## WHAT YOU SHOULD DO
Write out all the data below exactly.

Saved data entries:
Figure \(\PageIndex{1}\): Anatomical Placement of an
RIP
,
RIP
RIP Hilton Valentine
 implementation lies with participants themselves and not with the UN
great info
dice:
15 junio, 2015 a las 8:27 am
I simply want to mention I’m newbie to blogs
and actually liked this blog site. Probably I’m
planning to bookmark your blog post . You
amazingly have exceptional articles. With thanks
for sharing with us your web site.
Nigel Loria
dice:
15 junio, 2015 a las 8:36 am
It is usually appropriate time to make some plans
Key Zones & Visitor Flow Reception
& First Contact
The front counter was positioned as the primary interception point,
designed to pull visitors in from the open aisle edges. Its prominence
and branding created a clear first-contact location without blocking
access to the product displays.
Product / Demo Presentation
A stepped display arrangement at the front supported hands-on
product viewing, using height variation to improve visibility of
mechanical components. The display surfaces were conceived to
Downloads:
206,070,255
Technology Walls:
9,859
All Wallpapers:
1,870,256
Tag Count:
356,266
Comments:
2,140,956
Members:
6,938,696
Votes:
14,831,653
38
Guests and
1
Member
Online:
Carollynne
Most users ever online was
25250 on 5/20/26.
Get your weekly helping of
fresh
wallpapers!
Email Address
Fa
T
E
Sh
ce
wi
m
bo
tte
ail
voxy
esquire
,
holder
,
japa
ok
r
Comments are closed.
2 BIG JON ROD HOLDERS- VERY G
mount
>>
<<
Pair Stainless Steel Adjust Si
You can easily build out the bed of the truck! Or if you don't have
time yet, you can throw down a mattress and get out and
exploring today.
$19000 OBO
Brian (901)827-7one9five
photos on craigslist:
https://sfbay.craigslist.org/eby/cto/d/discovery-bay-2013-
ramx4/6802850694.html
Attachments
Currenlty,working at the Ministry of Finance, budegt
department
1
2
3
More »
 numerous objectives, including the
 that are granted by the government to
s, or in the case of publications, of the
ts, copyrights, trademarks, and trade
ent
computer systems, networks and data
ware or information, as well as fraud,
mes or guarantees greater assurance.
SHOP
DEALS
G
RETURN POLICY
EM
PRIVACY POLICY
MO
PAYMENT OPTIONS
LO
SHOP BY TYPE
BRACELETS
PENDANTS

## RESPONSE AREA
Figure \(\PageIndex{1}\): Anatomical Placement of an
RIP
,
RIP
RIP Hilton Valentine
 implementation lies with participants themselves and not with the UN
great info
dice:
15 junio, 2015 a las 8:27 am
I simply want to mention I’m newbie to blogs
and actually liked this blog site. Probably I’m
planning to bookmark your blog post . You
amazingly have exceptional articles. With thanks
for sharing with us your web site.
Nigel Loria
dice:
15 junio, 2015 a las 8:36 am
It is usually appropriate time to make some plans
Key Zones & Visitor Flow Reception
& First Contact
The front counter was positioned as the primary interception point,
designed to pull visitors in from the open aisle edges. Its prominence
and branding created a clear first-contact location without blocking
access to the product displays.
Product / Demo Presentation
A stepped display arrangement at the front supported hands-on
product viewing, using height variation to improve visibility of
mechanical components. The display surfaces were conceived to
Downloads:
206,070,255
Technology Walls:
9,859
All Wallpapers:
1,870,256
Tag Count:
356,266
Comments:
2,140,956
Members:
6,938,696
Votes:
14,831,653
38
Guests and
1
Member
Online:
Carollynne
Most users ever online was
25250 on 5/20/26.
Get your weekly helping of
fresh
wallpapers!
Email Address
Fa
T
E
Sh
ce
wi
m
bo
tte
ail
voxy
esquire
,
holder
,
japa
ok
r
Comments are closed.
2 BIG JON ROD HOLDERS- VERY G
mount
>>
<<
Pair Stainless Steel Adjust Si
You can easily build out the bed of the truck! Or if you don't have
time yet, you can throw down a mattress and get out and
exploring today.
$19000 OBO
Brian (901)827-7one9five
photos on craigslist:
https://sfbay.craigslist.org/eby/cto/d/discovery-bay-2013-
ramx4/6802850694.html
Attachments
Currenlty,working at the Ministry of Finance, budegt
department
1
2
3
More »
 numerous objectives, including the
 that are granted by the government to
s, or in the case of publications, of the
ts, copyrights, trademarks, and trade
ent
computer systems, networks and data
ware or information, as well as fraud,
mes or guarantees greater assurance.
SHOP
DEALS
G
RETURN POLICY
EM
PRIVACY POLICY
MO
PAYMENT OPTIONS
LO
SHOP BY TYPE
BRACELETS
PENDANTS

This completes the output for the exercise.